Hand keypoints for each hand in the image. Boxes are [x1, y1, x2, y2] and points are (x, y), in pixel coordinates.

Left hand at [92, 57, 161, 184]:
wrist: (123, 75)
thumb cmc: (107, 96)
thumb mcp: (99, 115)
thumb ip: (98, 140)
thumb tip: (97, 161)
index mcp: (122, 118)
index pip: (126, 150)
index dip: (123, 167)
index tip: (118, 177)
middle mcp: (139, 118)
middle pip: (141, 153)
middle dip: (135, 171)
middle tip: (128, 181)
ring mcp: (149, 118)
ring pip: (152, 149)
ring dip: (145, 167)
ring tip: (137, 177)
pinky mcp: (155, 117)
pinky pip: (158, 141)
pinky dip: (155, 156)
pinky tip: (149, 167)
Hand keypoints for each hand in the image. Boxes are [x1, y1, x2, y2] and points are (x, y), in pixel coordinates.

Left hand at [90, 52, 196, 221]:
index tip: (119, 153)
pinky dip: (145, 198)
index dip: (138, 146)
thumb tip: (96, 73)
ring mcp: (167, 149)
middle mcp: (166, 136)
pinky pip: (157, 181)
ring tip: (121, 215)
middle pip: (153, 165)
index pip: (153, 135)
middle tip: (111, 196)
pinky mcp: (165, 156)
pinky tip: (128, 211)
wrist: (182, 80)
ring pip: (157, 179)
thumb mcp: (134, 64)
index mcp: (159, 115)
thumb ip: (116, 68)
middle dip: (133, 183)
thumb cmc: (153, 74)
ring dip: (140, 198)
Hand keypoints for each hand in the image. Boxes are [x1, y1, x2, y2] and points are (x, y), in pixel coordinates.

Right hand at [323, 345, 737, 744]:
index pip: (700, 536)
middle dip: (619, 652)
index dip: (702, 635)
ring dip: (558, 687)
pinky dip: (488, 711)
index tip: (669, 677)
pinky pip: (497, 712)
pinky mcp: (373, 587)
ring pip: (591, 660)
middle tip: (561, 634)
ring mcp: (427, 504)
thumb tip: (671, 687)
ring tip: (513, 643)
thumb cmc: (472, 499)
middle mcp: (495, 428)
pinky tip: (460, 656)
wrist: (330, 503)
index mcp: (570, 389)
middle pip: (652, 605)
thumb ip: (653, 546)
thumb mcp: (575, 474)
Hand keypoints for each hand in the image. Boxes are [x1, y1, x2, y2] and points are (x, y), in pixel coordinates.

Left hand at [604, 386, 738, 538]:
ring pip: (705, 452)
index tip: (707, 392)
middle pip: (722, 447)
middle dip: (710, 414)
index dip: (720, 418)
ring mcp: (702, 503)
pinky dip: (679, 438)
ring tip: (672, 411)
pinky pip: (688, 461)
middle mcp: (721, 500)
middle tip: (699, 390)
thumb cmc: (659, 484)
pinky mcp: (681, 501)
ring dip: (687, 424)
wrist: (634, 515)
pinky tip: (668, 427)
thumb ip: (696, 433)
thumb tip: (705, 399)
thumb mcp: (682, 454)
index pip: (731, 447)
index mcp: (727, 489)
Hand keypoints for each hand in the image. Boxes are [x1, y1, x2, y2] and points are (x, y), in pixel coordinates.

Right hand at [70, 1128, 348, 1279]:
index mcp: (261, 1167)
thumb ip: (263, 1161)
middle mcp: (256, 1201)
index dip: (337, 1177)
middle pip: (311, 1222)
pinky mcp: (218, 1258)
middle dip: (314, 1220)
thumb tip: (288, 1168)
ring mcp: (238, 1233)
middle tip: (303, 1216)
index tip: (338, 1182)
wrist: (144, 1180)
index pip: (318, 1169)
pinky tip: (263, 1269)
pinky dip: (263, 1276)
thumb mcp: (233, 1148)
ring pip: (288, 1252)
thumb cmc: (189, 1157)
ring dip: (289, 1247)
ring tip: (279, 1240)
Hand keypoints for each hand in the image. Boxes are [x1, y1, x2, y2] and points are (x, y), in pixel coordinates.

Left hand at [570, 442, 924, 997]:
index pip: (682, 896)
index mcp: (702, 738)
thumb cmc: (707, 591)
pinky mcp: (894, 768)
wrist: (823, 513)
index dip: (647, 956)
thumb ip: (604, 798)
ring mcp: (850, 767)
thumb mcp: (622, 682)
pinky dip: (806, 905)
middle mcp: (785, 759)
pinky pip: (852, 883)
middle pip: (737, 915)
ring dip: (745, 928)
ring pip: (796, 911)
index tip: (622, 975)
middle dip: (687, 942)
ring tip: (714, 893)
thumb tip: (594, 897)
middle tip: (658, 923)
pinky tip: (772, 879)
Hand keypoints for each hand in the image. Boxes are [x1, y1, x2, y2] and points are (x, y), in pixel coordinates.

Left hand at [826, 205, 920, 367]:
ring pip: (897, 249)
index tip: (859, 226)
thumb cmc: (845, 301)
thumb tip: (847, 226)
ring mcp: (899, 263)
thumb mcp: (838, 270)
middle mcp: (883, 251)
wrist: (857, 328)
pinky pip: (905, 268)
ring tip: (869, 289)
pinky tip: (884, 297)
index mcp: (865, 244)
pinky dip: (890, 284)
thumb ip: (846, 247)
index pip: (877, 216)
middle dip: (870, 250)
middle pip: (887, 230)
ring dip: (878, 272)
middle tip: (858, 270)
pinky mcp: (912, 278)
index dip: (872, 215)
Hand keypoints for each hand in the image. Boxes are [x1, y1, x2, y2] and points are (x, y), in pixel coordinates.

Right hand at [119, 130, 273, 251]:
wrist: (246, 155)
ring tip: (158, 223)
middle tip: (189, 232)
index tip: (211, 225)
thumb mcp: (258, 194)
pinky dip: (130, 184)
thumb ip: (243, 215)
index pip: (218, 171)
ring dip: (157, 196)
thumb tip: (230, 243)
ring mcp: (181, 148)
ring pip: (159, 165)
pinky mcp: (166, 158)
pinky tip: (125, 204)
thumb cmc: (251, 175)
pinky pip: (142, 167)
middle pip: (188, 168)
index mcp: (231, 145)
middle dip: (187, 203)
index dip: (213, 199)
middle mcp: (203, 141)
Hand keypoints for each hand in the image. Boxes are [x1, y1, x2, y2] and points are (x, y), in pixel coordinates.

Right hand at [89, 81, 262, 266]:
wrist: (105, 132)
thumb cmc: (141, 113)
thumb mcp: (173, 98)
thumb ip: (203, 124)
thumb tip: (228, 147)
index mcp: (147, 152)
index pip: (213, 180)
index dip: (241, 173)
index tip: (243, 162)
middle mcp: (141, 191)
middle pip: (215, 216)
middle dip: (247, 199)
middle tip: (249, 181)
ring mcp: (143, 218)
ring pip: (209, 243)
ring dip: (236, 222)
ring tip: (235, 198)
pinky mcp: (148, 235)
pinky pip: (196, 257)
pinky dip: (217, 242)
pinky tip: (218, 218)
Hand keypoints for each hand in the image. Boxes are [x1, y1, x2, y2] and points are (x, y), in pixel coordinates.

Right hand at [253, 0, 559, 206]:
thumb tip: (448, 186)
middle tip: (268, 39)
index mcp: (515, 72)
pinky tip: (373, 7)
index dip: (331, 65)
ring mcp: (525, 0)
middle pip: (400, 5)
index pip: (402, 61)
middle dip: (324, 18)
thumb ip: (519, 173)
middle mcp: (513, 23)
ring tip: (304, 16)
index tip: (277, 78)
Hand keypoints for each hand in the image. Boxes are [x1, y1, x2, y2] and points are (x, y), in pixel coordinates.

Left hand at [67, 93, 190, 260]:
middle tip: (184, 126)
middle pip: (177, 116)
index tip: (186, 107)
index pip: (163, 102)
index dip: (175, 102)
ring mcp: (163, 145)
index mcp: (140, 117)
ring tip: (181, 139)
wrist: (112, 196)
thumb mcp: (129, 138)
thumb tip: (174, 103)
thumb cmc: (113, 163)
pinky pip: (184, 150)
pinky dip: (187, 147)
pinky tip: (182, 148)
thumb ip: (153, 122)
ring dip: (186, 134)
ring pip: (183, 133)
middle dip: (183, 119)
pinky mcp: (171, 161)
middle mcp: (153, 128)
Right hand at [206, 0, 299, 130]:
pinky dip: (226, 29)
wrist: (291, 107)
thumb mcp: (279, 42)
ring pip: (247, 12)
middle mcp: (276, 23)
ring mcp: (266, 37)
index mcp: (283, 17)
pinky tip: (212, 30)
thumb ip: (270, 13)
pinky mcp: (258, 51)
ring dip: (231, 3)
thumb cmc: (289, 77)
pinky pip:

**ASSIGNMENT:** Using only the listing above, restate exactly the lines from the line containing "middle mcp: (203, 141)" through the line containing "thumb mcp: (279, 42)", both included.

**THE ANSWER:**
middle mcp: (203, 141)
Hand keypoints for each hand in the image. Boxes are [x1, y1, x2, y2] and points are (x, y), in pixel coordinates.

Right hand at [89, 81, 262, 266]:
wrist: (105, 132)
thumb cmc: (141, 113)
thumb mcp: (173, 98)
thumb ip: (203, 124)
thumb tip: (228, 147)
index mcp: (147, 152)
index pip: (213, 180)
index dip: (241, 173)
index tip: (243, 162)
middle mcp: (141, 191)
middle pip: (215, 216)
middle dip: (247, 199)
middle tip: (249, 181)
ring mcp: (143, 218)
ring pip: (209, 243)
ring dip: (236, 222)
ring tip: (235, 198)
pinky mcp: (148, 235)
pinky pip: (196, 257)
pinky dip: (217, 242)
pinky tip: (218, 218)
Hand keypoints for each hand in the image. Boxes are [x1, y1, x2, y2] and points are (x, y), in pixel coordinates.

Right hand at [253, 0, 559, 206]:
thumb tip: (448, 186)
middle tip: (268, 39)
index mcp: (515, 72)
pinky tip: (373, 7)
index dip: (331, 65)
ring mcp: (525, 0)
middle pip: (400, 5)
index pip: (402, 61)
middle dip: (324, 18)
thumb ip: (519, 173)
middle mcp: (513, 23)
ring tip: (304, 16)
index tip: (277, 78)
Hand keypoints for each hand in the image. Boxes are [x1, y1, x2, y2] and points are (x, y), in pixel coordinates.

Left hand at [67, 93, 190, 260]:
middle tip: (184, 126)
middle pip: (177, 116)
index tip: (186, 107)
index pip: (163, 102)
index dip: (175, 102)
ring mcp: (163, 145)
index mcp: (140, 117)
ring tip: (181, 139)
wrist: (112, 196)
thumb mcp: (129, 138)
thumb tip: (174, 103)
thumb cmc: (113, 163)
pinky pip: (184, 150)
pinky dip: (187, 147)
pinky tip: (182, 148)
thumb ip: (153, 122)
ring dip: (186, 134)
ring pip: (183, 133)
middle dip: (183, 119)
pinky mcp: (171, 161)
middle mcp: (153, 128)
Right hand at [206, 0, 299, 130]:
pinky dip: (226, 29)
wrist: (291, 107)
thumb mcp: (279, 42)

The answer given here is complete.